Source: Veteran’s Admin; www.usflag.org; “Our Country & Our Flag” by R.H. Newcomb
“The Continental Congress made the Stars and Stripes the official flag of the United States on June 14, 1777. The language of the original resolution reads ‘Resolved that the flag of the United States be 13 stripes alternate red and white, that the Union be 13 stars while in a blue field representing a new constellation.’ Not long after the adoption of the flag, new States were admitted to the Union, but were not represented in the flag by either stars or stripes.
An initial change was made when Vermont and Kentucky were given representation in 1795, and two additional stripes were added, one red and one white, along with two additional stars. This design endured until 1818, when the new State of Illinois appealed to Congress to redesign the flag to include the newest added States. On April 4, 1818 Congress changed the design back to the original 13 stripes, with the stars to be increased to cover each State as it was admitted, with the addition to be on the next July 4th following their Statehood.
The Continental Congress defined the significance of the colors in the following language: ‘White signifies Purity and Innocence; Red, Hardiness and Valor; Blue signifies Vigilance, Perseverance and Justice.'”
Rules of Display
“When the U.S. flag is carried in parades, it must be well in front, and if other flags appear then the U.S. flag must be at the extreme right.
When displayed horizontally or vertical against a wall, the U.S. flag must have the union up and to the right; i.e. to the left of a person facing it. When displayed on halyards with other flags, the U.S. flag must always be at the peak. There is one exception to this rule. During church services on warships or military bases, the flag of the church is displayed above the U.S. flag. When church services are over, the church flag is removed and the U.S. flag is again flown from the peak. When displayed over a street, the union of the U.S. flag must be to the North or East.
When draped over a casket for a military funeral, the union of the U.S. flag must be at the head and over the left shoulder of the body of the honored deceased. When displayed in a church, the U.S. flag should be placed as to be to the right of the congregation as it faces the clergyperson.

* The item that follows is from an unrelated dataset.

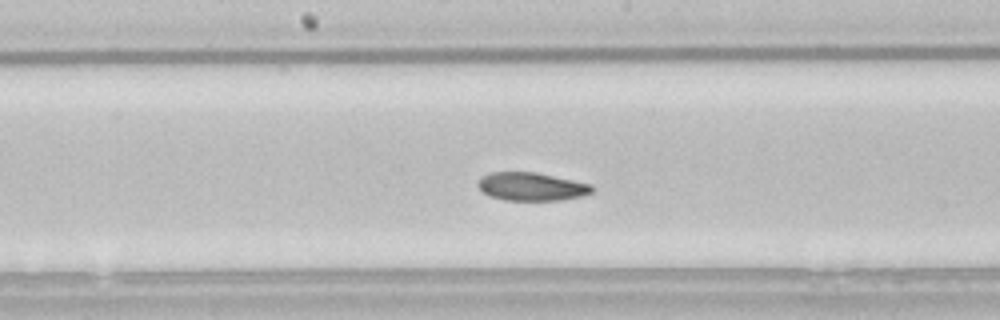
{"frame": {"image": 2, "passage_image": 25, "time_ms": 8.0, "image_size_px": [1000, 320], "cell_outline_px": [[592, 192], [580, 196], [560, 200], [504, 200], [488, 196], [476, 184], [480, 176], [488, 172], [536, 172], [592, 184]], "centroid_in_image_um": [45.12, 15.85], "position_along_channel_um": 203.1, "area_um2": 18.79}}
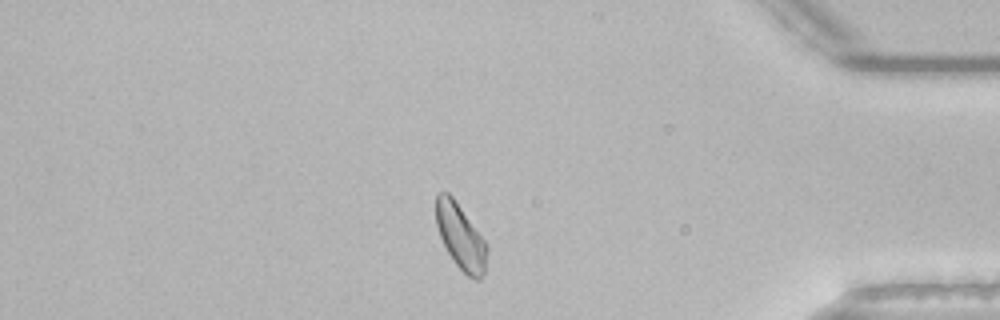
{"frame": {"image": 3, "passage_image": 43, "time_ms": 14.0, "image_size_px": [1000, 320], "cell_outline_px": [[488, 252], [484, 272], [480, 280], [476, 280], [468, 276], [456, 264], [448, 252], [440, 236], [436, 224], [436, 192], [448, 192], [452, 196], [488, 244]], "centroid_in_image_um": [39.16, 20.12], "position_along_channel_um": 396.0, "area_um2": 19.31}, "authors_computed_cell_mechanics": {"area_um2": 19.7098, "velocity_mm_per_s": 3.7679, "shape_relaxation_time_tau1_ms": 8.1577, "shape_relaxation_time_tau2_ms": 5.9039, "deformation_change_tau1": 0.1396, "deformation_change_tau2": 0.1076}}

The U.S. flag must never be used for advertising purposes; it must never be allowed to touch the ground or trail in water; and as a flag, it must not be used as drapery or decoration. The U.S. flag should not be allowed to fly all night unless illuminated; and where ever possible, should be protected from bad weather. When the U.S. flag can no longer be shown with respect and admiration, because of wear and tear caused by display, then the flag should always be quietly and respectfully removed and privately burned.”